Information provided:

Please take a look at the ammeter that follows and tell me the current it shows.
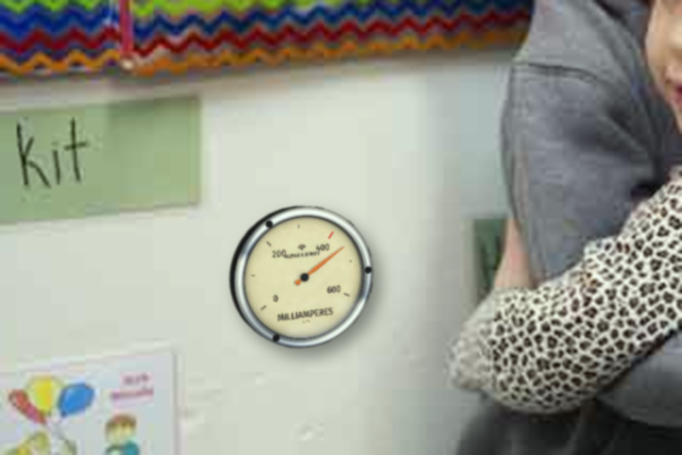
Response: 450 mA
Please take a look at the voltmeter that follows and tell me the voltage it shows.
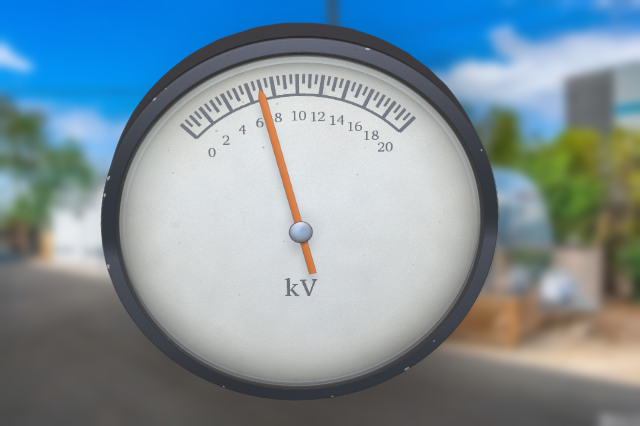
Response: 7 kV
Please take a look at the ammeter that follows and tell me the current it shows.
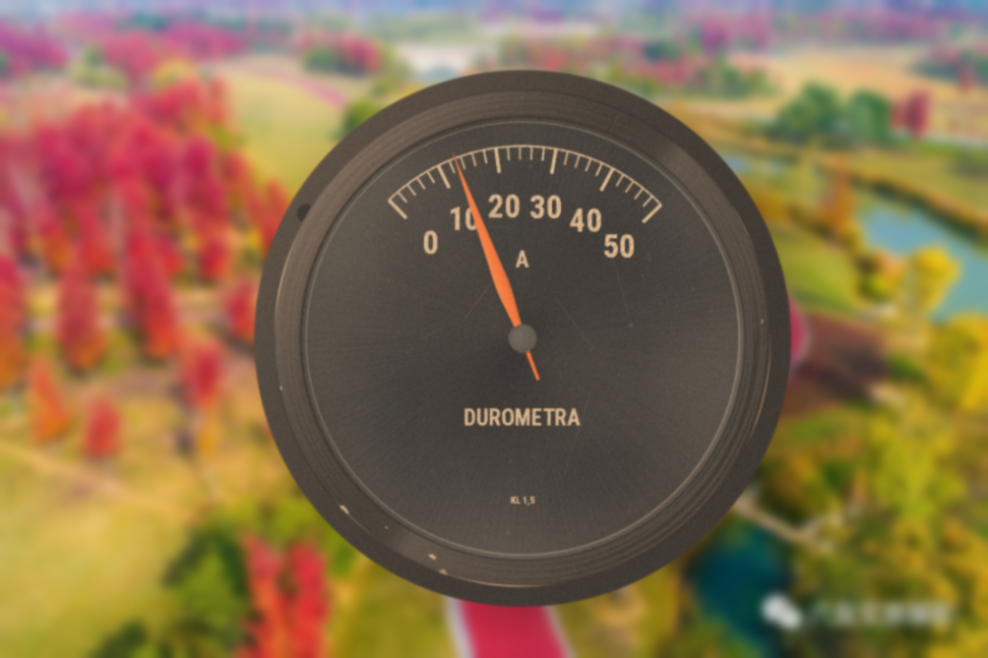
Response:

What to produce: Please rewrite the records above, replacing "take a look at" with "examine" everywhere it appears and changing nothing else. Leave the pictures out.

Output:
Please examine the ammeter that follows and tell me the current it shows.
Response: 450 mA
Please examine the voltmeter that follows and tell me the voltage it shows.
Response: 7 kV
Please examine the ammeter that follows and tell me the current it shows.
Response:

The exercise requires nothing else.